Die Herbstzeit war jährlich die schönste Zeit für das Wahner Dortche.  Auch fromm war sie und nur selten versäumte sie einen Gottesdienst. Mit allen Prozessionen ging sie mit und bildete gewissermaßen den Schluss. Einmal und zwar bei der Prozession an Christi Himmelfahrt auf den Hof zu Hausen geriet sie in große Schwierigkeiten. Nach einer kurzen Andacht an der Waldkapelle Im Fegefeuer hatte der Pilgerzug seinen Rückweg angetreten. Dabei musste eine große Viehweide passiert werden und auf der standen eine große Anzahl Kühe und genossen ihr Gras zum zweiten Mal. Der Schweißer des Hofes, Georg Wiesheu, hatte seinen Stier auf der Weide vergessen. Als nun der feierliche Zug mit wehenden Fahnen an der Rindviehherde vorüberzog, kauten alle Kühe ruhig weiter. Nur der Stier fühlte sich gestört. Wütend stürmte er auf den Weidezaun los, durchbrach den dreifachen Stacheldraht und wollte – ja was wollte er denn eigentlich? Das Dortche war, wie üblich, die Allerletzte und bemerkte das wilde Kraftpaket darum zuerst. Blitzschnell flitzte sie eine Böschung hoch, erwischte einen niedrigen Ast und schwang sich auf den Baum. Der Stier stand vor dem Baum – vielleicht wollte er ja nur spielen? Dortche musste auf dem Baum ausharren, bis der Wiesheu herbeigerufen, den Stier am Nasenring gepackt und in den sicheren Stall gesperrt hatte.

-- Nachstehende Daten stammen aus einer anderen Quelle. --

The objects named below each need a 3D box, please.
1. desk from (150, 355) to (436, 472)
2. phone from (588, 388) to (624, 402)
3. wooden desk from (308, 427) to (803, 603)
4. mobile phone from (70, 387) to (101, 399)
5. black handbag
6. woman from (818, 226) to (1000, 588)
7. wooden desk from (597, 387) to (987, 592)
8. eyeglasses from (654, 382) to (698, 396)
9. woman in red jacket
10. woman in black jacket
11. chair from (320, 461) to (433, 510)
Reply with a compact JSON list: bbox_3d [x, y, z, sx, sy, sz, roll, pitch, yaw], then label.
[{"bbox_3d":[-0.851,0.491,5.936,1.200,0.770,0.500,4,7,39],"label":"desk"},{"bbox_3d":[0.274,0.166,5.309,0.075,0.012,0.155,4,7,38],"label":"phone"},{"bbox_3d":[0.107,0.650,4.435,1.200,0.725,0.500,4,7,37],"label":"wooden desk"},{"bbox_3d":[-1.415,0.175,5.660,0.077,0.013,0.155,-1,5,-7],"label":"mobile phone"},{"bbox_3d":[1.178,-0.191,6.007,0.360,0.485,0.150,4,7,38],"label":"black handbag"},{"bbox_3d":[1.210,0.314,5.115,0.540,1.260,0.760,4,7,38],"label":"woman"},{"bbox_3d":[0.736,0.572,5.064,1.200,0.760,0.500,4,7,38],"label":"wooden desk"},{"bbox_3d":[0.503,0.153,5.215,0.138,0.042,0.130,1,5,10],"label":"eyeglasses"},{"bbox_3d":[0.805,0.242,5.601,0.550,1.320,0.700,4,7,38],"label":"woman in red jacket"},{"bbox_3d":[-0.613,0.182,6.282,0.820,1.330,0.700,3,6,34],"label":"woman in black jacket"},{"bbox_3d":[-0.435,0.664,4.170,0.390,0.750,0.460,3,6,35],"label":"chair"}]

Dieses Erlebnis hatte sich bei dem Wahner Dortche tief eingeprägt und war bei jedem Krauthobeln ein Thema. Bei den Prozessionen in den folgenden Jahren liefen wir Buben immer vor, um nach den Bullen zu sehen. Es wurde aber an Christi-Himmelfahrtstagen nie mehr ein Bulle auf der Weide gesichtet. Das Dortche lebte still und zurückgezogen bis ins hohe Alter in ihrem kleinen Häuschen in der Bachstraße und doch wurde sie sehr vermisst, als sie von der Welt Abschied nahm.